*** Opening of Passage provided ***

By Jason Foumberg on November 26, 2011

MUSEUM OF CONTEMPORARY PHOTOGRAPHY, CHICAGO

Crime detectives who employ psychics may do better by hiring artists. Crime Unseen, a group exhibition curated by Karen Irvine at the Museum of Contemporary Photography, on view through January 15, features the work of eight contemporary photographers (Richard Barnes, Corinne May Botz, Christopher Dawson, Deborah Luster, Christian Patterson, Taryn Simon, Angela Strassheim, and Krista Wortendyke), who create observant interpretations of real-world criminal activities. Murder is the go-to offense in most cases, providing dazzlingly obscene source material. But since all of the crimes have been documented post-mortem, the artists forgo guts and gore in favor of a chilly noir sensibility.

Crime Unseen adds to a growing genre of crime-themed art projects and exhibitions, including the Hammer Museum’s 1997 exhibition Scene of the Crime. The present exhibition, however, contains a range of artistic intentions, from morbid curiosity to moral imperative to empathetic identification. Most of the images are deadpan, at first glance, presenting locations haunted by crimes ranging from white-collar to terrorism. One is tempted to imagine the taint of evil seeping through the concrete long after the chalk outlines have disappeared, but there is only life as usual. The message of Krista Wortendyke’s documentary project, Killing Season, succeeds in this quietly powerful way. She revisits locations of homicide in Chicago and photographs the empty scenes, recalling Joel Sternfeld’s similar project from 1997, On this Site: Landscape in Memoriam, adding to the vernacular genre of photography that shows how depressingly banal violent death can be.

*** Close of Passage provided ***
*** Opening of Entries provided ***

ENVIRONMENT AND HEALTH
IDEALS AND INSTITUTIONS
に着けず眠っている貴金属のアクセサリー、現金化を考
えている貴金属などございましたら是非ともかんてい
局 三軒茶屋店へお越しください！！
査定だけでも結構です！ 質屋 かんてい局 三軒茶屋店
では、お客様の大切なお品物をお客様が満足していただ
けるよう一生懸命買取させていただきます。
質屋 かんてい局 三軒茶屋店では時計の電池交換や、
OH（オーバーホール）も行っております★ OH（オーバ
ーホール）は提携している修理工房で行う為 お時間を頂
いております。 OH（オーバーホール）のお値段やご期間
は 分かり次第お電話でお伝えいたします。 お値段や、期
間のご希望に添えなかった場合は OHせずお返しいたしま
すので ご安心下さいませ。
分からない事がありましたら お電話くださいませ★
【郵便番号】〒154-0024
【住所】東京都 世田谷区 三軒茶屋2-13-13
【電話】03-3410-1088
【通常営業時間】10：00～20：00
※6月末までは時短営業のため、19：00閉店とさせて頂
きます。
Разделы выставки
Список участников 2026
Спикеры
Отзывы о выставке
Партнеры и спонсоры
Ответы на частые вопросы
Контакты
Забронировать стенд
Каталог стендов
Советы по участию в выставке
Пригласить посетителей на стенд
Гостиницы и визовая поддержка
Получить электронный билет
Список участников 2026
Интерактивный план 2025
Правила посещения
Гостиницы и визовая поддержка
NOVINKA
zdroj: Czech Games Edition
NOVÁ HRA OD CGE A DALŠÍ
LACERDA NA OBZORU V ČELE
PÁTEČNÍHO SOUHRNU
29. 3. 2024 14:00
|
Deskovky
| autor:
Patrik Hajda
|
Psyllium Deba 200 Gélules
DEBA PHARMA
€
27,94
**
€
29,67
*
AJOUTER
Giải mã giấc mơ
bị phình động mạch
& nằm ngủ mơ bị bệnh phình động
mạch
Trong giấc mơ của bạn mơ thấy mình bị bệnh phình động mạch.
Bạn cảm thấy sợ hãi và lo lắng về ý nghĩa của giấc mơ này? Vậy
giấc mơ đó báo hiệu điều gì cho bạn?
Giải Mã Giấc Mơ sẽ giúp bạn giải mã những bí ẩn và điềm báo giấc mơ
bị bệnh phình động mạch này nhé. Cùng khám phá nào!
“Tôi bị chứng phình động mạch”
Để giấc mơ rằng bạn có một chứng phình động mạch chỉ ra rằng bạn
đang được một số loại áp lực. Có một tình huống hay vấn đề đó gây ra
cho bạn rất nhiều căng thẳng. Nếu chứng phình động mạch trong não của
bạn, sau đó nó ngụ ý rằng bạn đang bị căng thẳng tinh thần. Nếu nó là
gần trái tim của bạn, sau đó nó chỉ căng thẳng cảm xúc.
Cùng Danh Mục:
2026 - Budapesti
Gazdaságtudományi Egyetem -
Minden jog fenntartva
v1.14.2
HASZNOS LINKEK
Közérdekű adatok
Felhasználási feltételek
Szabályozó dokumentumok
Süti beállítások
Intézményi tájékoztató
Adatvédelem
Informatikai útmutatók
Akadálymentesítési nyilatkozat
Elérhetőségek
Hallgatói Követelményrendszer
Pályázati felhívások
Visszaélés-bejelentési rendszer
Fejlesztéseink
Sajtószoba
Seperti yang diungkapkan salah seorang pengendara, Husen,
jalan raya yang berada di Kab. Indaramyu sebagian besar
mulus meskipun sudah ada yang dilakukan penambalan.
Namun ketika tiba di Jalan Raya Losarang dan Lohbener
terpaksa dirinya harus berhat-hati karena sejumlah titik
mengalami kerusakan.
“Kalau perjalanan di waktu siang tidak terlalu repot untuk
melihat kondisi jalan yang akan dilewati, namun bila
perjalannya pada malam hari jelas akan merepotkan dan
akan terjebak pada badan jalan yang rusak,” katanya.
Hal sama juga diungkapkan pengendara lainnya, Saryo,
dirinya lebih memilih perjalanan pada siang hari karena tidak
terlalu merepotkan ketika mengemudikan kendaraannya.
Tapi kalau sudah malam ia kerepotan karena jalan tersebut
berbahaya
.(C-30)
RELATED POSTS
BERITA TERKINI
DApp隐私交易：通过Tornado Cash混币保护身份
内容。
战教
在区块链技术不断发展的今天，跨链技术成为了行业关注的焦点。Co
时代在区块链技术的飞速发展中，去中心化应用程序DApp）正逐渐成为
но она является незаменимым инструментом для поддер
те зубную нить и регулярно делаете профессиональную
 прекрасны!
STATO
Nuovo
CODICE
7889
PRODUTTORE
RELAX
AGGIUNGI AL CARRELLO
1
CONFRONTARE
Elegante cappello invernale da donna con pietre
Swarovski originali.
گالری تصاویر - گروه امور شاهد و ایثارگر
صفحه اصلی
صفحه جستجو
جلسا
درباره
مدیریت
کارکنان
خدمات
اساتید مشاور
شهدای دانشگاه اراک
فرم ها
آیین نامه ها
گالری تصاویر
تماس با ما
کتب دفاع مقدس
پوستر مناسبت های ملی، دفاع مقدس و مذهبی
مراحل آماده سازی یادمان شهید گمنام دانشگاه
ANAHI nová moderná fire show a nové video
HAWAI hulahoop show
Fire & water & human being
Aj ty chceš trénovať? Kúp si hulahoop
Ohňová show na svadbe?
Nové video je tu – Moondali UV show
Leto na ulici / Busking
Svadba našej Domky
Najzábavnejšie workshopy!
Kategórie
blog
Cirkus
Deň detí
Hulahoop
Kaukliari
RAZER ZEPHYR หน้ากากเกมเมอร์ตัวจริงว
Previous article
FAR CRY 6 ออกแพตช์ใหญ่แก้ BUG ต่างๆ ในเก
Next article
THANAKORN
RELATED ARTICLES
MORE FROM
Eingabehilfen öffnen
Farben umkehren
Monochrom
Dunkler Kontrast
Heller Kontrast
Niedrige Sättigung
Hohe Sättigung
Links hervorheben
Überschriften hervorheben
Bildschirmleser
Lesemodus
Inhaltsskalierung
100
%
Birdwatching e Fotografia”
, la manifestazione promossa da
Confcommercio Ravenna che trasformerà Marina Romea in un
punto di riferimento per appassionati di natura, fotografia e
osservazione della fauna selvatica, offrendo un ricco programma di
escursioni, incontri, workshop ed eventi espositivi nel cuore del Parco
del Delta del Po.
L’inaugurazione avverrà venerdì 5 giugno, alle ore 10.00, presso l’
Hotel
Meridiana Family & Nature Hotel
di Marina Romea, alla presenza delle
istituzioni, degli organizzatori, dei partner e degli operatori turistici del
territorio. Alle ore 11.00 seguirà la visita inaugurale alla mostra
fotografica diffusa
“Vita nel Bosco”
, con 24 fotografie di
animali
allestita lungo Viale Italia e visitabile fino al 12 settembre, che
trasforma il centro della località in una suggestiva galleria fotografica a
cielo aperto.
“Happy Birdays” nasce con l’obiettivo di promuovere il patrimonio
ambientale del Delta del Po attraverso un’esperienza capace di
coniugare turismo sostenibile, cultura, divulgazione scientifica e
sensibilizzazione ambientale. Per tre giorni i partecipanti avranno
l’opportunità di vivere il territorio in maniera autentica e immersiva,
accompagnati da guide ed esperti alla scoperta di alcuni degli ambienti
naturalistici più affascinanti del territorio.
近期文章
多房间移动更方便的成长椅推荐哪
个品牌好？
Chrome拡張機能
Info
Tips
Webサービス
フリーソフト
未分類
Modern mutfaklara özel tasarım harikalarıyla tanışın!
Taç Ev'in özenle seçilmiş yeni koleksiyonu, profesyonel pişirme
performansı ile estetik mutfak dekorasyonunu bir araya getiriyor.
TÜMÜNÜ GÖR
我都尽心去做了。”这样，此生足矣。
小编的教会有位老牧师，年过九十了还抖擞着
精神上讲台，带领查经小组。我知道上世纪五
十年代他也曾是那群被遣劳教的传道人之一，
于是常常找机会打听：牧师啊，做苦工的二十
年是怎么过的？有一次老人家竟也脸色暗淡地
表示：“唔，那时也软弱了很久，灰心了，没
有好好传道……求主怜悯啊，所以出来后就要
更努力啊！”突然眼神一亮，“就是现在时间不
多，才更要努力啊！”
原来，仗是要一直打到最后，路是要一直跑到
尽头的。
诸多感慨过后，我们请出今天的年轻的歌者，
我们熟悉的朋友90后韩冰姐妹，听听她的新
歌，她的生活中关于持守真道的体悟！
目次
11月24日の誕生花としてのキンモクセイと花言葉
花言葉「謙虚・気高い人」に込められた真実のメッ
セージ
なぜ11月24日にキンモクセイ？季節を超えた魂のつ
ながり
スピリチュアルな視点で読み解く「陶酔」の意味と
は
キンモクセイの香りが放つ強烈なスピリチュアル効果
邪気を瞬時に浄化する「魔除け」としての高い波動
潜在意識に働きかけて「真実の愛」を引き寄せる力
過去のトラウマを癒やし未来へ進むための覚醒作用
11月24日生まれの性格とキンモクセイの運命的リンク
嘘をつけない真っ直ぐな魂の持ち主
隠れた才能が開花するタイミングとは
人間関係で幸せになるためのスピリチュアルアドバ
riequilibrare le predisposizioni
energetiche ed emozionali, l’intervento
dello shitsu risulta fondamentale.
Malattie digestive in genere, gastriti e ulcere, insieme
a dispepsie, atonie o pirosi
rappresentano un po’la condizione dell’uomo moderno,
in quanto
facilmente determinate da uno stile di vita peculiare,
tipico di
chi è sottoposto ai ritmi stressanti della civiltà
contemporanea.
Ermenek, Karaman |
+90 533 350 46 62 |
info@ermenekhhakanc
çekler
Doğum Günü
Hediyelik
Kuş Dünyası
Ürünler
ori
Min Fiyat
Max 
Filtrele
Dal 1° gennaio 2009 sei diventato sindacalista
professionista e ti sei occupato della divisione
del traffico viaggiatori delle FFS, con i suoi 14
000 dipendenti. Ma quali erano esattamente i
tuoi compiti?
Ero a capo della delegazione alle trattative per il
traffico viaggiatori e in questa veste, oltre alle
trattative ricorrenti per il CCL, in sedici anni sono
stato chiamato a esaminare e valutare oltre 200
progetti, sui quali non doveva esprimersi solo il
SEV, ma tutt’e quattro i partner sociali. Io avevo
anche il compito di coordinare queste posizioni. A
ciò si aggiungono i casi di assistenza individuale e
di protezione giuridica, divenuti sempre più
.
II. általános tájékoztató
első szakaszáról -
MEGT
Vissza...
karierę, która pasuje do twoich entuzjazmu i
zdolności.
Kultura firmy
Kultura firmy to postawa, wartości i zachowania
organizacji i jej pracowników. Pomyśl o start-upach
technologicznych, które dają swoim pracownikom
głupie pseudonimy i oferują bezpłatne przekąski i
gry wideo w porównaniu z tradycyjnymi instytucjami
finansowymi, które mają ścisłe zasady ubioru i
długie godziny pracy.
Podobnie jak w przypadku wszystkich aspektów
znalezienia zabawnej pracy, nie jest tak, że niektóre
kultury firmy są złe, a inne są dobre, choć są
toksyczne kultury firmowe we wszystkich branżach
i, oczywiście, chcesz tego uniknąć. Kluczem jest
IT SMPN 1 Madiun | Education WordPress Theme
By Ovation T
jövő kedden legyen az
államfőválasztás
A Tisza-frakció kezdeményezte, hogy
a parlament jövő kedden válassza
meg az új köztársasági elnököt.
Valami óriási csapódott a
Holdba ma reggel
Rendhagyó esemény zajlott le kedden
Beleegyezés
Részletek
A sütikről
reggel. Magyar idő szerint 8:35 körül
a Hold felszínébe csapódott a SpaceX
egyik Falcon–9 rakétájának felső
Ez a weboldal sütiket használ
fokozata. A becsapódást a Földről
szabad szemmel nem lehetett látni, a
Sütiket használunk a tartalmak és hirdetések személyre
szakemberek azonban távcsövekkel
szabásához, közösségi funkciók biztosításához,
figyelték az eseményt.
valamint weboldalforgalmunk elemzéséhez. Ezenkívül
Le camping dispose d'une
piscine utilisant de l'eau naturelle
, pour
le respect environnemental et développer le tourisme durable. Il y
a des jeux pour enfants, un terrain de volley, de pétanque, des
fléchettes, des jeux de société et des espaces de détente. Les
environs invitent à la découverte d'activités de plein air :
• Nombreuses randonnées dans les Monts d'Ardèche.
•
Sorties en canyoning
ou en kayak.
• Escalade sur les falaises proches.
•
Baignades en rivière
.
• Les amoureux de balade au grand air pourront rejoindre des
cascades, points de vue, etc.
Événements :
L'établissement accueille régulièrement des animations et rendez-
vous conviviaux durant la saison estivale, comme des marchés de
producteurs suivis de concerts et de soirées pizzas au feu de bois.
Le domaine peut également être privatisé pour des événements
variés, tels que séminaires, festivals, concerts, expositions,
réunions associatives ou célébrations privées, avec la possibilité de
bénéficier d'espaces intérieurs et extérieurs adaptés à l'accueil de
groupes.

*** Close of Entries provided ***

Parts of the exercise:
1 - Who curated the exhibition discussed in the Crime Unseen review?
2 - Reproduce the part of the Crime Unseen review starting at "MUSEUM OF CONTEMPORARY PHOTOGRAPHY, CHICAGO" and ending at "chilly noir sensibility.".

Responses per task:
1 - Karen Irvine

2 -
MUSEUM OF CONTEMPORARY PHOTOGRAPHY, CHICAGO

Crime detectives who employ psychics may do better by hiring artists. Crime Unseen, a group exhibition curated by Karen Irvine at the Museum of Contemporary Photography, on view through January 15, features the work of eight contemporary photographers (Richard Barnes, Corinne May Botz, Christopher Dawson, Deborah Luster, Christian Patterson, Taryn Simon, Angela Strassheim, and Krista Wortendyke), who create observant interpretations of real-world criminal activities. Murder is the go-to offense in most cases, providing dazzlingly obscene source material. But since all of the crimes have been documented post-mortem, the artists forgo guts and gore in favor of a chilly noir sensibility.